* _Entries shown_
__________

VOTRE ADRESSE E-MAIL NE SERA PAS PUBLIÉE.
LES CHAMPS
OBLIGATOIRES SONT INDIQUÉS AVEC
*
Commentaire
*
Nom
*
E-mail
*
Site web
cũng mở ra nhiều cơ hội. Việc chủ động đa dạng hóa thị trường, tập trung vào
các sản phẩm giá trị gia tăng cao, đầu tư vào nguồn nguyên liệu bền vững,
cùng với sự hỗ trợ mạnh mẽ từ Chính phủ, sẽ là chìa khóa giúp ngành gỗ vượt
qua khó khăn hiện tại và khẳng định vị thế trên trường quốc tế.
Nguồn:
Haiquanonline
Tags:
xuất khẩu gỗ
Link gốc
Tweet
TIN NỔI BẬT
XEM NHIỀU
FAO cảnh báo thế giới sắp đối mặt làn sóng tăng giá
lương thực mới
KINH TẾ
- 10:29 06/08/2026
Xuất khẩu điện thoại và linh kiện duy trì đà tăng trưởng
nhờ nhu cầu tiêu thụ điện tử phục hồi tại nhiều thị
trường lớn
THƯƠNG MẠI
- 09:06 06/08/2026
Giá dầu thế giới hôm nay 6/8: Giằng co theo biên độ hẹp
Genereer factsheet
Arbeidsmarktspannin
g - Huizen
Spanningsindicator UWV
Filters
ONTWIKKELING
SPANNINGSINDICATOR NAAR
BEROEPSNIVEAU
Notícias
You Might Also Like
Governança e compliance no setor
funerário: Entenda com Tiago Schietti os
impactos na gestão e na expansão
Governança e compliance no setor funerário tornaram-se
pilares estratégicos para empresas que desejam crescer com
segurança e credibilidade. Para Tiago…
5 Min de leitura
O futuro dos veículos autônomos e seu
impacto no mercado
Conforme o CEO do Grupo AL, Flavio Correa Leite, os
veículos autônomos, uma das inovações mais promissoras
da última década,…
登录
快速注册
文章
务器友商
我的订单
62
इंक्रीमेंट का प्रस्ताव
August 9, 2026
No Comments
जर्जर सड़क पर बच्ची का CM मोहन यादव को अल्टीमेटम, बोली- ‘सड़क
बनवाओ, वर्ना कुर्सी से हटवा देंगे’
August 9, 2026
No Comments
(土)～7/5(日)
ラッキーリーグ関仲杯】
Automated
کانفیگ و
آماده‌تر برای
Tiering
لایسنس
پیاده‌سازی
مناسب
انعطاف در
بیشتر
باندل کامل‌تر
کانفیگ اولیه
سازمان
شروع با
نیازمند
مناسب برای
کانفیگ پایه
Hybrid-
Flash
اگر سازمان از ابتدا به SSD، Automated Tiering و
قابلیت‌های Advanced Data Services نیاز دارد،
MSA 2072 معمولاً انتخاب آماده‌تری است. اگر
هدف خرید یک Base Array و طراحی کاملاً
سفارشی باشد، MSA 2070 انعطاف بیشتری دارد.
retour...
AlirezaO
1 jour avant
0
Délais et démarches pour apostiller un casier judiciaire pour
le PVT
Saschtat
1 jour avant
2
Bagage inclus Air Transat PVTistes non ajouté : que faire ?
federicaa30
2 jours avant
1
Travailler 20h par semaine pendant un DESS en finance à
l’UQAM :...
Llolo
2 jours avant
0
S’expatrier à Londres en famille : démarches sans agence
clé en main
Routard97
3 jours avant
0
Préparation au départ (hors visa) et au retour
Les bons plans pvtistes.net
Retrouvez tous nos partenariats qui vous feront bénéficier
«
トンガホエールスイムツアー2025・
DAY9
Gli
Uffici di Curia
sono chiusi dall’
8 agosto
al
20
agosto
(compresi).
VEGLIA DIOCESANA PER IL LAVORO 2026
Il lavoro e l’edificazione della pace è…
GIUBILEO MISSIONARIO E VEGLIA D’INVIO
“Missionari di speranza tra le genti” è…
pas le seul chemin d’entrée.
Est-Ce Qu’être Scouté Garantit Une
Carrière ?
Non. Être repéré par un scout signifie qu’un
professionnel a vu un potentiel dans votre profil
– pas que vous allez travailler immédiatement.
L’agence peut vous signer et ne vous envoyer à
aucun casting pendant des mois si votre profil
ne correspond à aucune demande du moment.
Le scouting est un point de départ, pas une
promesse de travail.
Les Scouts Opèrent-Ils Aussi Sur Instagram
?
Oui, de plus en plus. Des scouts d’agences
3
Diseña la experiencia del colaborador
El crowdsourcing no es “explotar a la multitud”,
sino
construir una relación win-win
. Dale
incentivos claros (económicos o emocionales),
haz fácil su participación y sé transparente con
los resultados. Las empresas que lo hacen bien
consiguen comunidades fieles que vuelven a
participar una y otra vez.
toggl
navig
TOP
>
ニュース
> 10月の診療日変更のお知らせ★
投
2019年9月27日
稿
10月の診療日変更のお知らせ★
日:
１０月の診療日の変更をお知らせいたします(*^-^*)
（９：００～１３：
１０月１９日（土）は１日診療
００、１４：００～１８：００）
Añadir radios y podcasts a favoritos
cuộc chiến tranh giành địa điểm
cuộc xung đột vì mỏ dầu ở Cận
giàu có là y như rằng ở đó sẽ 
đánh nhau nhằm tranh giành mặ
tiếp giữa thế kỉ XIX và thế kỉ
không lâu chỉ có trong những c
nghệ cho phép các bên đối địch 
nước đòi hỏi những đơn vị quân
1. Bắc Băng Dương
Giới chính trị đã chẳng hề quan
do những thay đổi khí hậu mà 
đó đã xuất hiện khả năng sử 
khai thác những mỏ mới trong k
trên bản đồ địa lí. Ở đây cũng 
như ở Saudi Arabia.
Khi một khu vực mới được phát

__________

* _Instructions to follow_
Express the records as a Markdown table with the columns Row and Line, from the first line up to and including the line with "- 10:29 06/08/2026". Number each row and leave out blank lines.

* _Exercise output_
| Row | Line |
|---|---|
| 1 | VOTRE ADRESSE E-MAIL NE SERA PAS PUBLIÉE. |
| 2 | LES CHAMPS |
| 3 | OBLIGATOIRES SONT INDIQUÉS AVEC |
| 4 | * |
| 5 | Commentaire |
| 6 | * |
| 7 | Nom |
| 8 | * |
| 9 | E-mail |
| 10 | * |
| 11 | Site web |
| 12 | cũng mở ra nhiều cơ hội. Việc chủ động đa dạng hóa thị trường, tập trung vào |
| 13 | các sản phẩm giá trị gia tăng cao, đầu tư vào nguồn nguyên liệu bền vững, |
| 14 | cùng với sự hỗ trợ mạnh mẽ từ Chính phủ, sẽ là chìa khóa giúp ngành gỗ vượt |
| 15 | qua khó khăn hiện tại và khẳng định vị thế trên trường quốc tế. |
| 16 | Nguồn: |
| 17 | Haiquanonline |
| 18 | Tags: |
| 19 | xuất khẩu gỗ |
| 20 | Link gốc |
| 21 | Tweet |
| 22 | TIN NỔI BẬT |
| 23 | XEM NHIỀU |
| 24 | FAO cảnh báo thế giới sắp đối mặt làn sóng tăng giá |
| 25 | lương thực mới |
| 26 | KINH TẾ |
| 27 | - 10:29 06/08/2026 |